In 2010, GQ China interviewed six Chinese twentysomething members of the Sports Car Club. One notable quote came from a man dating a pretty woman, who then realized her car was “five years out of fashion.”

“Secondhand goods,” the SCC member said, ditching the girl. (GQ China was later forced to pull the issue after it emerged their reporter had not made it clear they were recording the conversations for publication).

Sports cars themselves have become intrinsically linked to corruption in the public imagination. Last year the 4 a.m. car crash of a $1 million Ferrari and subsequent cover-up led to the dramatic sidelining of a key Beijing politician (it's believed his son was driving the car, and may have been killed in it). One of the more light-hearted aspects of last year's Bo Xilai scandal was the constant discussion of what car his Harvard student son drives.

For many Chinese citizens, the SCC and sports cars in general seem to represent the big new problem in China — economic inequality.

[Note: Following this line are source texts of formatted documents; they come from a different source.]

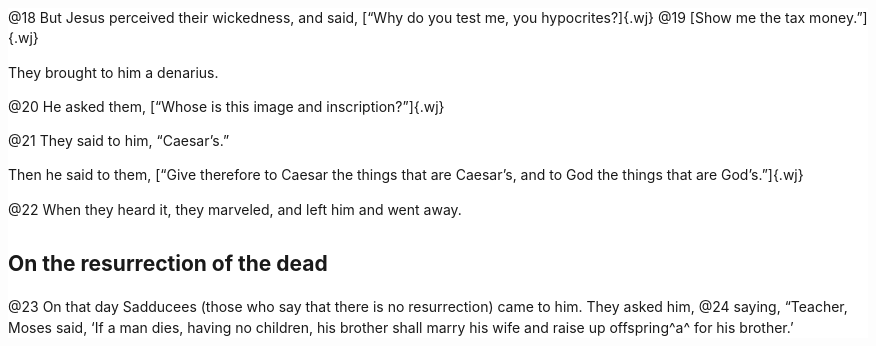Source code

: @18 But Jesus perceived their wickedness, and said, [“Why do you test me, you hypocrites?]{.wj} 
@19 [Show me the tax money.”]{.wj} 

They brought to him a denarius. 

@20 He asked them, [“Whose is this image and inscription?”]{.wj} 

@21 They said to him, “Caesar’s.” 

Then he said to them, [“Give therefore to Caesar the things that are Caesar’s, and to God the things that are God’s.”]{.wj} 

@22 When they heard it, they marveled, and left him and went away.

## On the resurrection of the dead
@23 On that day Sadducees (those who say that there is no resurrection) came to him. They asked him, 
@24 saying, “Teacher, Moses said, ‘If a man dies, having no children, his brother shall marry his wife and raise up offspring^a^ for his brother.’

For example, the monthly membership fees for the SCC are almost twice the average annual salary for Beijing (based on official 2011 data). Even if a person earning this salary paid no taxes and had no other expenses, it would take them almost 50 years to buy a Porsche Carrera GT at $448,000.

As Lily Kuo at Quartz notes, China's Gini coefficient (a measure of income inequality) was officially 0.47 in 2012, and other studies say it could be as high as 0.61. The global average is 0.44, and 0.61 would be 50 percent above the "risk level" for social unrest.

Exactly how the SCC feel about being a symbol of inequality isn't clear (interview requests put in to the group were not answered).

In one 2011 interview English-language interview, two members of the group were asked by a CCTV interviewer how they became so rich. They responded awkwardly, one explaining that he works in shipping and the other saying he is "running a company that's doing luxury branding and distribution."

It's also worth noting that not all of the members are spoiled young fuerdai — one magazine estimated that 30% of members were entrepreneurs themselves (the rest appeared to be second generation rich). Time Magazine spoke to Zhang Kuan, the founder of the Beijing branch, last year. Zhang came from a modest background — his first car was a Volkswagen.

"People in my generation, we always want the next thing," he told Time. "It's how we express ourselves and live our dreams."